I believe that when Ludwig Lewisohn writes a book which does not deal with the Jewish problem in any of its manifestations, or one wherein the characters are not Jewish, that’s news. I don’t believe that he has written a non-Jewish novel since he dramatized and poeticized his own private troubles in “Don Juan,” not counting, of course, “The Case of Mr. Crump” which was published in Paris (in English) but which his American publishers feared to bring out because of possible legal consequences.

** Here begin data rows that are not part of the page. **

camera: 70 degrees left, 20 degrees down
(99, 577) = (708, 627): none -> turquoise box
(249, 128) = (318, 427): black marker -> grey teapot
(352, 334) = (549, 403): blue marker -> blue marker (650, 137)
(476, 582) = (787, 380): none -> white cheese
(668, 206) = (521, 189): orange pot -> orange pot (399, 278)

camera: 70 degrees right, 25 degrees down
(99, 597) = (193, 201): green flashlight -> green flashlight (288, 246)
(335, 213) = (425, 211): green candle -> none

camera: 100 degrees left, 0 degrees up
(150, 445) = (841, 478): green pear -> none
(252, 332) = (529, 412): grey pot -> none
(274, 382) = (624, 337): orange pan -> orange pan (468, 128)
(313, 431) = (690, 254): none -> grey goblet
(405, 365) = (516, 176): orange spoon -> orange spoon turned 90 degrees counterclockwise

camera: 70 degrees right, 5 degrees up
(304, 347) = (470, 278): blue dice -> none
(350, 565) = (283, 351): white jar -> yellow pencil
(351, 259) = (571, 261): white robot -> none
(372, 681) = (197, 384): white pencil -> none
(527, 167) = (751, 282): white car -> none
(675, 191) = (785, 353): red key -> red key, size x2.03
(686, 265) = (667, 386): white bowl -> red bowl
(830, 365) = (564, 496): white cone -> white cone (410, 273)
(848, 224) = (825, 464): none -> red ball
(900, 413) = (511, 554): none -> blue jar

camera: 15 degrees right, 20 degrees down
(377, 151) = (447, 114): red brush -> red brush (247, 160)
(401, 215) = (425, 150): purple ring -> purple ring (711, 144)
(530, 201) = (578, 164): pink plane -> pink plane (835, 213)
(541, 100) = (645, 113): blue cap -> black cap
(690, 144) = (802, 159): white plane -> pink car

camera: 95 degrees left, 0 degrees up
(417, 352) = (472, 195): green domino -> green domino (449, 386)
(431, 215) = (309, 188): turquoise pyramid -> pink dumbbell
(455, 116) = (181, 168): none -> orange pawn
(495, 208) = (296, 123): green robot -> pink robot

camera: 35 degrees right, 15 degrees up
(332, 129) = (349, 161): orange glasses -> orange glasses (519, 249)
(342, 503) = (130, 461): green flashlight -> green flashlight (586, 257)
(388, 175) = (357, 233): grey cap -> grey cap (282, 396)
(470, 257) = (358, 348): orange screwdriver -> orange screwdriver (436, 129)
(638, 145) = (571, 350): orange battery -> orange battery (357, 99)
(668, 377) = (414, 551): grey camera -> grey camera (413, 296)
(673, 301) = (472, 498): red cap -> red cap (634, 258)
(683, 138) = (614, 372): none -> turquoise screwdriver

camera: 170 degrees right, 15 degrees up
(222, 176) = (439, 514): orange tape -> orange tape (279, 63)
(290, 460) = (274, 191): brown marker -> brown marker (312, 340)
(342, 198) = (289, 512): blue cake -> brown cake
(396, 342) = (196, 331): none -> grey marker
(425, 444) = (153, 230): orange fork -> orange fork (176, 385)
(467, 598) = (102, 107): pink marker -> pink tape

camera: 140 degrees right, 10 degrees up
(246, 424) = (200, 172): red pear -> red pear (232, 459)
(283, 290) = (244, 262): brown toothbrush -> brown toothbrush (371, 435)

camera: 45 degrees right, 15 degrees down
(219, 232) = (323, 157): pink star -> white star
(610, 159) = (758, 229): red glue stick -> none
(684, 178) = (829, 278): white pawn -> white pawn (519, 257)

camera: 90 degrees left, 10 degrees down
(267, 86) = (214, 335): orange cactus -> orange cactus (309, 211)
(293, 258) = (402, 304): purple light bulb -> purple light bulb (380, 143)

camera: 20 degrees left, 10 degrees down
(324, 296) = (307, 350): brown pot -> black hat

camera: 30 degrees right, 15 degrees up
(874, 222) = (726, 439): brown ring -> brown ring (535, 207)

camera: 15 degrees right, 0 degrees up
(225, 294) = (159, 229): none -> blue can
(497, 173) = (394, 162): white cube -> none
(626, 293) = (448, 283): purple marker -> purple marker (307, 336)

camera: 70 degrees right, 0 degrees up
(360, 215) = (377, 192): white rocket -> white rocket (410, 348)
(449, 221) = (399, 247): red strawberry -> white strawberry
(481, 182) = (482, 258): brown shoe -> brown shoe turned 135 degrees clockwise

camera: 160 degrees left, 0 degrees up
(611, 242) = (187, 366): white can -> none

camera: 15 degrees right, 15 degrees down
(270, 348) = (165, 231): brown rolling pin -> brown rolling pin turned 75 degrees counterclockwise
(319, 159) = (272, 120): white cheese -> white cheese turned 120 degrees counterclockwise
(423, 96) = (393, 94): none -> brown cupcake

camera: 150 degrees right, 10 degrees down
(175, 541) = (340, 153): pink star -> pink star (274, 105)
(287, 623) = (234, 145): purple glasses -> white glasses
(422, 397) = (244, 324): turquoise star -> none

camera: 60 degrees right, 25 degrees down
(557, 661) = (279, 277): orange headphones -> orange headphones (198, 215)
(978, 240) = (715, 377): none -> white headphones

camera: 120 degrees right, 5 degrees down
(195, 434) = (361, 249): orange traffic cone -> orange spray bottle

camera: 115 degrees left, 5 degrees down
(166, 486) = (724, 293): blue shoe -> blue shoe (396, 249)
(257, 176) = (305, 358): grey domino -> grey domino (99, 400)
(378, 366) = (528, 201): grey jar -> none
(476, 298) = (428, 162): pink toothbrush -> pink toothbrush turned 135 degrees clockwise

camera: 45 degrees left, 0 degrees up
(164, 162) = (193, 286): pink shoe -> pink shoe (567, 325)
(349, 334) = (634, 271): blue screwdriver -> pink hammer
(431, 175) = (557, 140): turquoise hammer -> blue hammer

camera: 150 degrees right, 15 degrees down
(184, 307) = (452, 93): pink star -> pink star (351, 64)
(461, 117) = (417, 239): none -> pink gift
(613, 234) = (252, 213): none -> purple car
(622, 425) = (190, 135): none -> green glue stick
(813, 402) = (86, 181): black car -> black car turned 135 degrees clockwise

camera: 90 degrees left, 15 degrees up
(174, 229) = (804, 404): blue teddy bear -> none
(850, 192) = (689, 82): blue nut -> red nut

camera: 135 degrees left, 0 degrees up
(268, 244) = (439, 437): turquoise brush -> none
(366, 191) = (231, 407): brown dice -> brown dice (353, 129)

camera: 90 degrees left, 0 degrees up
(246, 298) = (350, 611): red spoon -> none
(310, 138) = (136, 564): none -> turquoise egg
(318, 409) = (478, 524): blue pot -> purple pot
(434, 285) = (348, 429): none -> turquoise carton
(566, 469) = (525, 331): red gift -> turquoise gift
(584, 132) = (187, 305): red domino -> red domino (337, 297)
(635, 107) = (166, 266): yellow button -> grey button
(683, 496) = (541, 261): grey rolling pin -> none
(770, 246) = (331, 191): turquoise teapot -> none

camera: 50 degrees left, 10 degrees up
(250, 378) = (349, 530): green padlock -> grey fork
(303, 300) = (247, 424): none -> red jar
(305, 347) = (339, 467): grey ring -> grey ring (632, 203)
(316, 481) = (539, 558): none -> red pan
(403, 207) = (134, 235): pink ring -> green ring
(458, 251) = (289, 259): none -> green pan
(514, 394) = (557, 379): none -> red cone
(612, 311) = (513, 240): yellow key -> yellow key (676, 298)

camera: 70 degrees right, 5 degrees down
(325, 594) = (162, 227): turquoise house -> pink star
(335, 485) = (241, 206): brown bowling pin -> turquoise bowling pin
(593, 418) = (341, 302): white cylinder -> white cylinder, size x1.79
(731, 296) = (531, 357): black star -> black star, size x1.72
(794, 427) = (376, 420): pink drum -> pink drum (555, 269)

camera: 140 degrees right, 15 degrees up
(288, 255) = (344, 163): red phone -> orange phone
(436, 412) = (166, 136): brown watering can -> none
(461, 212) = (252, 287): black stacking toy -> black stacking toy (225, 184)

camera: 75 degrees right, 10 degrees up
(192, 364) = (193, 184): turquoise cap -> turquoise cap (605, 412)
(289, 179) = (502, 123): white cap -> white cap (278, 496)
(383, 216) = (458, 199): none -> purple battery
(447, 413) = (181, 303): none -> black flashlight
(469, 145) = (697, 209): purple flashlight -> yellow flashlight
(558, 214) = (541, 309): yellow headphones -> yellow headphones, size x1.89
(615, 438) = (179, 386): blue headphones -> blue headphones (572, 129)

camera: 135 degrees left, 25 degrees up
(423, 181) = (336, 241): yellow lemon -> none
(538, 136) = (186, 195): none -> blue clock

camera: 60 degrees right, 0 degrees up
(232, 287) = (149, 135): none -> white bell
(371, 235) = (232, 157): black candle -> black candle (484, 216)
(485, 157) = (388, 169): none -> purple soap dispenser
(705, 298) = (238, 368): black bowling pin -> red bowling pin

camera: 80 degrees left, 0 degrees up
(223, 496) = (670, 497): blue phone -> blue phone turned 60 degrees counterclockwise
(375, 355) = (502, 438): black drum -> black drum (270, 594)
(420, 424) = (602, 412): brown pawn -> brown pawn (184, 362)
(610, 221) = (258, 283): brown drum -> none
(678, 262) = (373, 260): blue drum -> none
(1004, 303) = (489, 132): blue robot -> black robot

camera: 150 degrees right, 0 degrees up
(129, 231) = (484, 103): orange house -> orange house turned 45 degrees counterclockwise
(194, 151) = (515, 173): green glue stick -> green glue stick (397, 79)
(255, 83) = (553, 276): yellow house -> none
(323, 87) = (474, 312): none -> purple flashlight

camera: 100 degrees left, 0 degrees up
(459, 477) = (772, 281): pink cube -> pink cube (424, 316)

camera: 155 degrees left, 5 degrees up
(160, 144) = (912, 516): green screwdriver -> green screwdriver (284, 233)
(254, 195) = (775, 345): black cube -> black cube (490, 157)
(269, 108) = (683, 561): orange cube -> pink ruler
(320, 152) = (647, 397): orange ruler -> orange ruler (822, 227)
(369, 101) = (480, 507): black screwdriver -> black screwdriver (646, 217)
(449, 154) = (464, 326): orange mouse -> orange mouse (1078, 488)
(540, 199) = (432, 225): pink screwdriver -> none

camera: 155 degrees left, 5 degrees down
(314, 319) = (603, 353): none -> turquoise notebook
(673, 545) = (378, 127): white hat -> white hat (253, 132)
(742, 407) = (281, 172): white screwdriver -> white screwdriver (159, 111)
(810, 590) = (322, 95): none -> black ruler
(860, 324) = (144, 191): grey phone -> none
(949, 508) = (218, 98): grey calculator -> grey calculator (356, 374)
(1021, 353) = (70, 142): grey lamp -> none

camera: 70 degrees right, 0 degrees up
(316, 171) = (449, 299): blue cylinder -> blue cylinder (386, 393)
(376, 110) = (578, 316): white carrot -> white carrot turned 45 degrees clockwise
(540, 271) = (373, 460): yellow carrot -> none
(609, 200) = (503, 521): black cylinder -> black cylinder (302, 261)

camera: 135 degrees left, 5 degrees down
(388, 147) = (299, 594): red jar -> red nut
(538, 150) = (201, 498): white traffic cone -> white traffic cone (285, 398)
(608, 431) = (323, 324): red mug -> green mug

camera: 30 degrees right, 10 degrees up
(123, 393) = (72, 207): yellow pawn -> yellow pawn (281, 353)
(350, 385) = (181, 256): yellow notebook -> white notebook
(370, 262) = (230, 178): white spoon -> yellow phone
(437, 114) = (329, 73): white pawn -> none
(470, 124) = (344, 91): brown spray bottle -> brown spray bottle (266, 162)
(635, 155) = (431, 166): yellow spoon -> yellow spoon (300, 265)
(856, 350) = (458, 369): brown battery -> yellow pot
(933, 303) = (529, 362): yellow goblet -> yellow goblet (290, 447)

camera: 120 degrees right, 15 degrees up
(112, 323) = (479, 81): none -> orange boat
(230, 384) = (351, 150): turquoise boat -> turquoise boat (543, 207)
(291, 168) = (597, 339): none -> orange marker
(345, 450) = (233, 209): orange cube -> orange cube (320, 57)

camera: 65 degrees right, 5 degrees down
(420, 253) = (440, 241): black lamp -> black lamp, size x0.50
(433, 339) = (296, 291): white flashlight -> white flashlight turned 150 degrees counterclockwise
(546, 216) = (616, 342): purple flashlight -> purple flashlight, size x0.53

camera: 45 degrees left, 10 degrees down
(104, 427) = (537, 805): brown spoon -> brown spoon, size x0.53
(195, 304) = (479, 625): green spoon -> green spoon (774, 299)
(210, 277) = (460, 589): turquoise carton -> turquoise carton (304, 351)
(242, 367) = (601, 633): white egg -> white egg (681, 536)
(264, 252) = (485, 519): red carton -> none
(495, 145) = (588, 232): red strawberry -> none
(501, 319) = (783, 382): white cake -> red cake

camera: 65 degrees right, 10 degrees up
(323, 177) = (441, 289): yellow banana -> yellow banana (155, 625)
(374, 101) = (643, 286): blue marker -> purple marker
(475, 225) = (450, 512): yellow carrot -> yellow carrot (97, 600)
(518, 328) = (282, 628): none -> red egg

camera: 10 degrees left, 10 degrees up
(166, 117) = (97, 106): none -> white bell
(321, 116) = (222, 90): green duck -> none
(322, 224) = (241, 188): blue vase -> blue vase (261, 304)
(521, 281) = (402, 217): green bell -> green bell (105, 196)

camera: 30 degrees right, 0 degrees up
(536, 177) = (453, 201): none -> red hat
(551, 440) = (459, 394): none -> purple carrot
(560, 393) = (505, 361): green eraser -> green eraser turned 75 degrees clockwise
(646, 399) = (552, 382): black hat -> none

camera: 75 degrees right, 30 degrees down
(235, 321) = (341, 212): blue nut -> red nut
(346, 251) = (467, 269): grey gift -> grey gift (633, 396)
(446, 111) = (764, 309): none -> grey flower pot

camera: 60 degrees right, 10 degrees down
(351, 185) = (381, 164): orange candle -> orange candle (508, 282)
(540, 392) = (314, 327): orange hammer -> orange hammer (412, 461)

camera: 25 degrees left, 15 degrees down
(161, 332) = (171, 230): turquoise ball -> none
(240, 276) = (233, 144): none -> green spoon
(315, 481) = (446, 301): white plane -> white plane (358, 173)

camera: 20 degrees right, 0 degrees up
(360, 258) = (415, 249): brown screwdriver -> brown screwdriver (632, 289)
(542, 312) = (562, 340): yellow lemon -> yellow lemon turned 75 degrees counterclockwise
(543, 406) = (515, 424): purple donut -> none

The new non-Jewish novel is “An Altar in the Fields” and it is all about a young writer, a New Yorker, who falls in love with a lovely Southern girl and marries her. At the close of the first section, at which point I ceased reading “An Altar in the Fields,” there is sounded the first premonitory rumble of marital difficulties, so that the bulk of the novel deals with the manner in which they did not live happily ever afterwards Somewhere in the middle or toward the end of the book where may be hidden a Jewish character, or the hinting of a Jewish problem, but the book will stand or fall by its appeal, or lack of appeal, to general reader interest. It is of course beautifully written.

DEPRESSION NOTE

In the golden days when the gush of oil in Texas and Oklahoma brought wealth, there lived in one of the leading towns of the Southwest a woman who put some of her reserve funds into the work of a living artist. Recently, she came to New York, shorn of every vestige of her former wealth and security–except for the pictures which she kept for sentimental reasons. The other day she sold one of those pictures, one of the smaller ones, for a sum large enough to enable her to keep going, for from eight to twelve months If there is a moral to this story–as there is–I prefer to leave it to you.